(Items from a data source)
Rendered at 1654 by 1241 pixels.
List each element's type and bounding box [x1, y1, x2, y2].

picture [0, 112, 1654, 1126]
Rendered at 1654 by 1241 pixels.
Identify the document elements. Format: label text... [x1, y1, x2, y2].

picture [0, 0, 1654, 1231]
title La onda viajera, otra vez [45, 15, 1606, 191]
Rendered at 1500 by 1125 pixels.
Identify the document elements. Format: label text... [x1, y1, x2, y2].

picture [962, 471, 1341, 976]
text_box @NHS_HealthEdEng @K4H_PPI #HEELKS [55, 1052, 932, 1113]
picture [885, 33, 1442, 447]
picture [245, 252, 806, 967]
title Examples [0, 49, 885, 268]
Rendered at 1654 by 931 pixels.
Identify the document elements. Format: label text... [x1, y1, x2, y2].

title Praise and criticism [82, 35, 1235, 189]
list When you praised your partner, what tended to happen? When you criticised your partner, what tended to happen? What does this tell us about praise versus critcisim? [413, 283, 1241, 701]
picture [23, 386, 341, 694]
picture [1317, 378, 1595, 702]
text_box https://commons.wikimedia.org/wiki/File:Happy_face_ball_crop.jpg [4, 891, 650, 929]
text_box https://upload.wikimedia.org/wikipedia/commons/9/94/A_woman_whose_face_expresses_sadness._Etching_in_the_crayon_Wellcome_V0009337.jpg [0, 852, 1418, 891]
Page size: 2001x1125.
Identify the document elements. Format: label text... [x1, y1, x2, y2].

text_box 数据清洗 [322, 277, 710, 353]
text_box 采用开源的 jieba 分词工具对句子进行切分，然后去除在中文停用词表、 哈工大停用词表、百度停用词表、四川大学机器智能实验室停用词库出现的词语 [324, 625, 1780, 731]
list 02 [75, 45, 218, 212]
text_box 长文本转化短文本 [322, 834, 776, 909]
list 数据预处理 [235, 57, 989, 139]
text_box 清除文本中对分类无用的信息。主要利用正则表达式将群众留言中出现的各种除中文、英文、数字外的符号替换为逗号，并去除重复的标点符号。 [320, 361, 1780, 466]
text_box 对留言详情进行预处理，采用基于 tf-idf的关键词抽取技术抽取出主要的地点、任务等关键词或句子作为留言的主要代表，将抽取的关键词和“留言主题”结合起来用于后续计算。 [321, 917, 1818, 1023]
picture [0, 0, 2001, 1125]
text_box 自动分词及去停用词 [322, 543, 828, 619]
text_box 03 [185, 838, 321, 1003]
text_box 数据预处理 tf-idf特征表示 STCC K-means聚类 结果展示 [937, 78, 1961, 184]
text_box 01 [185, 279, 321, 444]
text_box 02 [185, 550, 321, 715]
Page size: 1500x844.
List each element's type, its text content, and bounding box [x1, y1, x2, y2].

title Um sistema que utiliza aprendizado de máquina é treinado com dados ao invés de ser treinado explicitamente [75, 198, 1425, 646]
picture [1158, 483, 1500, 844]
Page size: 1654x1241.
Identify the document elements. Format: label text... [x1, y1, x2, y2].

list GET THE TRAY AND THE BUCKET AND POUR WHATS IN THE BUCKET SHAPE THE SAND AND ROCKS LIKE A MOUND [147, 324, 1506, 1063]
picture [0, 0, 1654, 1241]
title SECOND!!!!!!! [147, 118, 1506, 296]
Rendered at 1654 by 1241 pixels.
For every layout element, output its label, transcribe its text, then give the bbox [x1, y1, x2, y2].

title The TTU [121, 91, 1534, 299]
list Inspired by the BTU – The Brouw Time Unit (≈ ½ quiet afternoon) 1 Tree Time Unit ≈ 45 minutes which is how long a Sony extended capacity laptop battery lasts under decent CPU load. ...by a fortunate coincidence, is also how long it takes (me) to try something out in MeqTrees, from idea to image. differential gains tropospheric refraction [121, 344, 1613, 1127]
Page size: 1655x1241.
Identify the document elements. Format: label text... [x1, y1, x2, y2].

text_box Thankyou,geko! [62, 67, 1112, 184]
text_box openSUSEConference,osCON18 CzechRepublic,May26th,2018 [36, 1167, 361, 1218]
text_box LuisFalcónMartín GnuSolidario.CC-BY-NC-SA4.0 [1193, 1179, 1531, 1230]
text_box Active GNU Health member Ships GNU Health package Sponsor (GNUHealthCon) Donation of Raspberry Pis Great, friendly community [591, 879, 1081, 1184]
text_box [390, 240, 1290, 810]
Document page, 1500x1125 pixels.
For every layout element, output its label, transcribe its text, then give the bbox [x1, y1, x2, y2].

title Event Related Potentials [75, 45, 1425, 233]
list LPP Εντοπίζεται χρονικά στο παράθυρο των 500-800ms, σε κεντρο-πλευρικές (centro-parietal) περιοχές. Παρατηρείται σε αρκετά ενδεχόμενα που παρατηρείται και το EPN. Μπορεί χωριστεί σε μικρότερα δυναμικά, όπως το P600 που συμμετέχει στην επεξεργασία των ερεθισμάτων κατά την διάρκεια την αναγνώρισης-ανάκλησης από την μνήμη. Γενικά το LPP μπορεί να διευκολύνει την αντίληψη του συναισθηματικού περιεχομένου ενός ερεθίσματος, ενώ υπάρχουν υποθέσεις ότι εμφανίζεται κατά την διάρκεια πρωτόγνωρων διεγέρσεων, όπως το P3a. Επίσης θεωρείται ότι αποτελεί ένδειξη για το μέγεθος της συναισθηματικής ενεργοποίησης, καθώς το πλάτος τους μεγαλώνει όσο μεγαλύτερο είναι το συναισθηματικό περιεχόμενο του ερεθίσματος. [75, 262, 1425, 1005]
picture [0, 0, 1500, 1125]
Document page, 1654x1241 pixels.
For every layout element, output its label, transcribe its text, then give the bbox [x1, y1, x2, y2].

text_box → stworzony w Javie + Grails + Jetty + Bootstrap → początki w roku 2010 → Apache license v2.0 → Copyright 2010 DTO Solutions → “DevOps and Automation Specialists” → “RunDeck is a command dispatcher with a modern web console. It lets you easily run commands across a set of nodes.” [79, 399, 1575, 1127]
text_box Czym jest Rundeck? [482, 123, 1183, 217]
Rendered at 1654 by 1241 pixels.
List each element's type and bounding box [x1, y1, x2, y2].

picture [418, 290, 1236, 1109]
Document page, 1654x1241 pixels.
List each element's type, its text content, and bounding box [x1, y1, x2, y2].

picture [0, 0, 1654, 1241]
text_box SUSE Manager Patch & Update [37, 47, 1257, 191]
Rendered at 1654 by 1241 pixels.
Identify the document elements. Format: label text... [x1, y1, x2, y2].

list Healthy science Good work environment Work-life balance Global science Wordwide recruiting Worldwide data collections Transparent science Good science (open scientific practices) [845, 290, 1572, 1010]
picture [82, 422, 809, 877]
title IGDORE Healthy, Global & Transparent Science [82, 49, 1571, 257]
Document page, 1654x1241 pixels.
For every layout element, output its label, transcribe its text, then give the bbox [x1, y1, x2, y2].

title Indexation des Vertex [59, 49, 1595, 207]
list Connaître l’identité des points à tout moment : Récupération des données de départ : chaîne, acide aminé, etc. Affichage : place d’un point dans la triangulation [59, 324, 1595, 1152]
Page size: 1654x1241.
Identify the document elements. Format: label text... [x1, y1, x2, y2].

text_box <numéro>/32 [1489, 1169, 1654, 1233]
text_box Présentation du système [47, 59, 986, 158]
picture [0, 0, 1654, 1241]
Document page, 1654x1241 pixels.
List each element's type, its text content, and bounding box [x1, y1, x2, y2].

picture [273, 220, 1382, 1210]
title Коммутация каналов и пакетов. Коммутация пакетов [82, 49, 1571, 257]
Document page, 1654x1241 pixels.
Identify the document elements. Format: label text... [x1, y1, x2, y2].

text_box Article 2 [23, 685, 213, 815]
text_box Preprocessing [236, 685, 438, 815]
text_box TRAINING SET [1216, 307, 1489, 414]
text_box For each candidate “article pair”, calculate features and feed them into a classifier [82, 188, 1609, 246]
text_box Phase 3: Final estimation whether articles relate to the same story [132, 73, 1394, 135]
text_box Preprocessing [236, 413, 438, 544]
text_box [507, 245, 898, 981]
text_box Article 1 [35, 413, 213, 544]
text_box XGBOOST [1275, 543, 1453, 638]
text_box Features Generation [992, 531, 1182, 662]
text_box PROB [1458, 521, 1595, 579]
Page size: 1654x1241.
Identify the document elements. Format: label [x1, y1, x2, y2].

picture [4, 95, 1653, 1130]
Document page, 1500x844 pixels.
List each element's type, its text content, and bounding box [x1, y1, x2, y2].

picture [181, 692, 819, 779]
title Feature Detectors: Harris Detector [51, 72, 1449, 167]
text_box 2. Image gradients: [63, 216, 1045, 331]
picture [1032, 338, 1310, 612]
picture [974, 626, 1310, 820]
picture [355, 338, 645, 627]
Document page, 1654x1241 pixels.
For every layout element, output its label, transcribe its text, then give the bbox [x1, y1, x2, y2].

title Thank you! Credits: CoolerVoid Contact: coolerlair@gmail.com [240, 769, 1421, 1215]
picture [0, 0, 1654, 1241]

= WHAT THE TASK ASKS =
Starting at the line that contains "Page size: 1500x844." and ending after the line that contains "title SECOND!!!!!!! [147, 118, 1506, 296]", reproduce those lines with "Page size" renamed to "Canvas size". Keep everything else in them unchanged.

= THE OUTPUT =
Canvas size: 1500x844.
List each element's type, its text content, and bounding box [x1, y1, x2, y2].

title Um sistema que utiliza aprendizado de máquina é treinado com dados ao invés de ser treinado explicitamente [75, 198, 1425, 646]
picture [1158, 483, 1500, 844]
Canvas size: 1654x1241.
Identify the document elements. Format: label text... [x1, y1, x2, y2].

list GET THE TRAY AND THE BUCKET AND POUR WHATS IN THE BUCKET SHAPE THE SAND AND ROCKS LIKE A MOUND [147, 324, 1506, 1063]
picture [0, 0, 1654, 1241]
title SECOND!!!!!!! [147, 118, 1506, 296]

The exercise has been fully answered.